Fenomena wisata bencana ini memang benar terjadi, menurut penuturan Prapto yang
datang dari Kecamatan Boja, Kendal. Beliau dan rombongan sebanyak tiga mobil dan
dua truk berisi manusia jauh-jauh datang dari Boja untuk melihat kondisi lokasi
gempa sekaligus memberikan bantuan ala kadarnya yang dikumpulkan oleh
penduduk wilayah setempat. Banyaknya biaya operasional yang digunakan untuk
sampai pada lokasi gempa di Kecamatan Gantiwarno tidak kalah besar dengan
bantuan yang mereka berikan kepada para korban.
Dalam fenomena wisata bencana ini, sebenarnya bisa dikategorikan menjadi dua
jenis wisatawan. Yang pertama wisatawan yang datang dan membantu korban ala
kadarnya. Yang kedua wisatawan yang hanya datang untuk melihat-lihat dan
memotret sana-sini.
Karena tidak ada kesiapan dari Pemerintah, hal diatas terus terjadi sampai tulisan ini
dibuat atau 11 hari pasca gempa. Jalanan masih macet, bahkan keadaan makin
kacau pada empat sampai hari hari pasca bencana gempa karena terjadi penjarahan
di posko-posko penerima bantuan. Para penjarah tersebut adalah orang-orang yang
kekurangan makanan karena sistem distribusi yang tidak terkontrol.
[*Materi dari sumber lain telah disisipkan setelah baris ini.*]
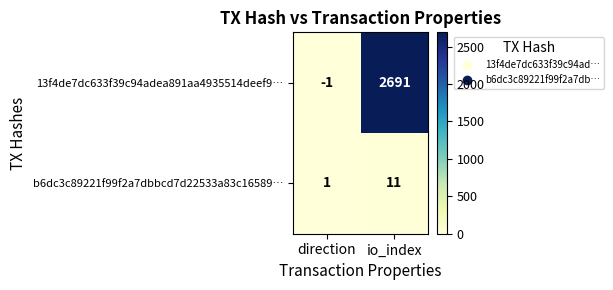

Reading left to right, what are all the values shown in this chart?

13f4de7dc633f39c94adea891aa4935514deef9…: direction=-1	io_index=2691
b6dc3c89221f99f2a7dbbcd7d22533a83c16589…: direction=1	io_index=11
Di desa-desa
yang jauh dari jalan raya, mereka seperti tidak tersetuh oleh bantuan. Banyak dari
mereka hanya berteduh di bawah terpal yang sudah tidak layak pakai, atau tikar yang
dibuat sebagai tempat berteduh. Banyak dari mereka hanya makan singkong yang
mereka ambil dari sisa-sisa reruntuhan bangunan disana.
Kemana mobil-mobil dan kendaraan lain yang ingin berwisata tadi?